Cyprus bailout vote postponed
March 18, 2013Cyprus parliament speaker Yiannakis Omirou told reporters Monday that the vote for a controversial EU bailout, which includes the levy on bank deposits, would be delayed until Tuesday evening.
President Nicos Anastasiades had met with lawmakers Monday ahead of the vote, as police blocked off the road in front of the parliament amid heightened security to prevent protesters from disrupting proceedings (pictured above).
Many parliamentarians have said they will vote against the controversial measure, which places a 6.75 percent levy on all bank deposits under 100,000 euros and 9.9 percent on everything above. But Anastasiades has said rejecting the legislation would bankrupt Cyprus and possibly lead to the country's withdrawal from the eurozone.
The announcement over the weekend that Cyprus would impose a tax on bank accounts caused widespread concern in the European Union, sparking a drop in the euro and a dive in stock markets.

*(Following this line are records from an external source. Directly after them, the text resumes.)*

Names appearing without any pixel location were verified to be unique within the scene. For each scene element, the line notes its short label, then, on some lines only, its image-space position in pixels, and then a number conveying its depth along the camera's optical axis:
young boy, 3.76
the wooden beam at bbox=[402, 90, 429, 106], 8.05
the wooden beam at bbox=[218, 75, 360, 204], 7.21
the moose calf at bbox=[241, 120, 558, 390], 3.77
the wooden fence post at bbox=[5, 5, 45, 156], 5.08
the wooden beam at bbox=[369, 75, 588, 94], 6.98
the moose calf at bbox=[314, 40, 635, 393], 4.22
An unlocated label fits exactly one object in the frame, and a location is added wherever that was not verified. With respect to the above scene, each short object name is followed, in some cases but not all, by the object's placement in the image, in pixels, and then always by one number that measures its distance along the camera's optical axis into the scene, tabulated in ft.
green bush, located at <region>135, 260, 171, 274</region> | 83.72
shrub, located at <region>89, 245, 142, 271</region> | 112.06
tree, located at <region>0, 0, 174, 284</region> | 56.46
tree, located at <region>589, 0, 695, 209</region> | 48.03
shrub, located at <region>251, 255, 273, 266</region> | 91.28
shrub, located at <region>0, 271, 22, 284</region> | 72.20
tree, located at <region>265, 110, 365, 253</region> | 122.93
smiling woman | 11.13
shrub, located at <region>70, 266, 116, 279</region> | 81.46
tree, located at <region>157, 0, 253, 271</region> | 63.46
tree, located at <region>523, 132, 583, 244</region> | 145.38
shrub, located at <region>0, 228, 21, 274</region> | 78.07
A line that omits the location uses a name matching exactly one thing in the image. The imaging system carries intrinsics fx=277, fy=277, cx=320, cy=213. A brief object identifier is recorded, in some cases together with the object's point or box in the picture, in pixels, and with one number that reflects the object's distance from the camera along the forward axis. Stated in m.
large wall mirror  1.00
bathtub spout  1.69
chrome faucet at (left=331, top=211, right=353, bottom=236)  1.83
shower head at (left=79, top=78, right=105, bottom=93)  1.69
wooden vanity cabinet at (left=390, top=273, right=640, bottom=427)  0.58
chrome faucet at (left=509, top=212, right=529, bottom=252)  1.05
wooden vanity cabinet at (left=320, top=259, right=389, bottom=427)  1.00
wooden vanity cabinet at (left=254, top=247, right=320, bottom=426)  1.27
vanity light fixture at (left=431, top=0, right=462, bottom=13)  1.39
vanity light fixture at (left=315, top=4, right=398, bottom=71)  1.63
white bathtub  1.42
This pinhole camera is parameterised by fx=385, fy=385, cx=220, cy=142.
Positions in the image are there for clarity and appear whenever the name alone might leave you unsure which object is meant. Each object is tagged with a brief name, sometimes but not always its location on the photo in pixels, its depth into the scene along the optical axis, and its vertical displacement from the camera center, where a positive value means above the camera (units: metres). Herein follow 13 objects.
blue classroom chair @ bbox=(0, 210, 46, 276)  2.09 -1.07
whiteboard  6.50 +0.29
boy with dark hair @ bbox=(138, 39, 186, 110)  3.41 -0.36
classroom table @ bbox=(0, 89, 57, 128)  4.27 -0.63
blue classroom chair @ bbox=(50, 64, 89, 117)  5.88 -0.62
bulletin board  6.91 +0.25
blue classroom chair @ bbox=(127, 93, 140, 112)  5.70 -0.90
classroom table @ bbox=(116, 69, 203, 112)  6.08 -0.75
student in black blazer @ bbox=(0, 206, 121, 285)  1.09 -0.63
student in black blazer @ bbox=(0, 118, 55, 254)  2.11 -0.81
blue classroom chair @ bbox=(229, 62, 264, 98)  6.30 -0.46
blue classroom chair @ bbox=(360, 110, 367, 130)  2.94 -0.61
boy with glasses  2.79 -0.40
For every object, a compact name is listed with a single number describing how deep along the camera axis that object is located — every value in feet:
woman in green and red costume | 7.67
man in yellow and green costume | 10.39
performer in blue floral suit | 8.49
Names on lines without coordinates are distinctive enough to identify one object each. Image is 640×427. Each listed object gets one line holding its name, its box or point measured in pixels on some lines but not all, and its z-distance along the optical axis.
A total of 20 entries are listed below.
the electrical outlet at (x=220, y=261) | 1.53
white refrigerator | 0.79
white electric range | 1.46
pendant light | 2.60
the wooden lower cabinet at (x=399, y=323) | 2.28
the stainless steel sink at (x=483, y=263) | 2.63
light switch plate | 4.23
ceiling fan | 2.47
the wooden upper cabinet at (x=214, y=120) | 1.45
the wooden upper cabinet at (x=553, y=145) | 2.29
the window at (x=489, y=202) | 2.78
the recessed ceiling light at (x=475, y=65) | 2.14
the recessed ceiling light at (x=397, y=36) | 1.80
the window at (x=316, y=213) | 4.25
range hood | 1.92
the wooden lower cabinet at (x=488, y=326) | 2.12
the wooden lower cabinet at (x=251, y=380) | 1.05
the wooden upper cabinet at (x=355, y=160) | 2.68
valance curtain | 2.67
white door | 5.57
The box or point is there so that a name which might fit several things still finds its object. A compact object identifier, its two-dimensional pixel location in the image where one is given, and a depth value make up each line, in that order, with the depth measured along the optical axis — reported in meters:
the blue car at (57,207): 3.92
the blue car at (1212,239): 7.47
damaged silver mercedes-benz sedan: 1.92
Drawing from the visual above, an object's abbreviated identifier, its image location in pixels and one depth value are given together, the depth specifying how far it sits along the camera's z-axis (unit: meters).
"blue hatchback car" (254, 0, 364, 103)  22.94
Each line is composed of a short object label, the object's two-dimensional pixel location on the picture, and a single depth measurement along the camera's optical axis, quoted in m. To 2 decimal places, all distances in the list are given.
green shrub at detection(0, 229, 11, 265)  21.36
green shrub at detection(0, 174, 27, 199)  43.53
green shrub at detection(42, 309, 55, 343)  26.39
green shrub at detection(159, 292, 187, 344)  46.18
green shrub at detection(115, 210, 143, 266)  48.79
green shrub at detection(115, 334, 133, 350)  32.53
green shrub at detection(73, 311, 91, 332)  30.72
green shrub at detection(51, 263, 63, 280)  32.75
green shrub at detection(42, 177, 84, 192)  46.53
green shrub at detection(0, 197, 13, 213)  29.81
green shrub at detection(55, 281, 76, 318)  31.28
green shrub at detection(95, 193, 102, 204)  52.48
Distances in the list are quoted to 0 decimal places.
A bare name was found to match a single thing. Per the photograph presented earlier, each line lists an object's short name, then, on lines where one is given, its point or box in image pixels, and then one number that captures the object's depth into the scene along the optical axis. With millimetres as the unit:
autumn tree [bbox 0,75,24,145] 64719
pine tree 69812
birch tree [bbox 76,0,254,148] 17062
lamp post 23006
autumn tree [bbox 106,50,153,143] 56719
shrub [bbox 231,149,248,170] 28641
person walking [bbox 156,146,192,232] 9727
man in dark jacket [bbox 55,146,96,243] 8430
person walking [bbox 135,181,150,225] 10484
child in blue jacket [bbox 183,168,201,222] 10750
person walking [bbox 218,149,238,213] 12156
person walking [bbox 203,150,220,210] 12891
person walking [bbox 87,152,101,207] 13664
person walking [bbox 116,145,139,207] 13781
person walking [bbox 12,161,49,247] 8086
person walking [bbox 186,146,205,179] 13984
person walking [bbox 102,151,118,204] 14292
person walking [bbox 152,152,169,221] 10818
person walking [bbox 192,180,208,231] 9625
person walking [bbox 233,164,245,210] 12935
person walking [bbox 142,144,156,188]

'Up to the Cyprus government'
Cyprus' share of the bailout deal is around 5.8 billion euros, and EU lawmakers have indicated that as long as that sum is paid the controversial legislation would be acceptable.
"It is up to the government alone to decide if it wants to change the structure of the … contribution [from] the banking sector," European Central Bank (ECB) policymaker Jörg Asmussen, an important part of the weekend's negotiations, told reporters in Berlin.
"The important thing is that the financial contribution of 5.8 billion euros remains," he said.
German government spokesman Steffen Seibert said EU's bailout would have a "calming effect" on the eurozone, but also said it was up to Cyprus how it chooses to finance the deal.
"How the country makes its contribution, how it makes the payment, is up to the Cyprus government," Seibert said.
Anger in Russia
The Cypriot government has tried to ease concern over the proposed measure by attempting to shift the tax more heavily to those with deposits over 100,000 euros.
Many of those account holders are Russian, and the move elicited an angry response from President Vladimir Putin, who called it "dangerous."
"Putin said that this decision, in case of its adoption, will be unfair, unprofessional and dangerous," Russian news agencies quoted Kremlin spokesman Dmitry Peskov as saying.
Estimates vary but the Moody's rating firm estimates that up to 19 billion euros in private cash is secretly kept in Cyprus – a figure that amounts to between a third and half of all Cypriot deposits.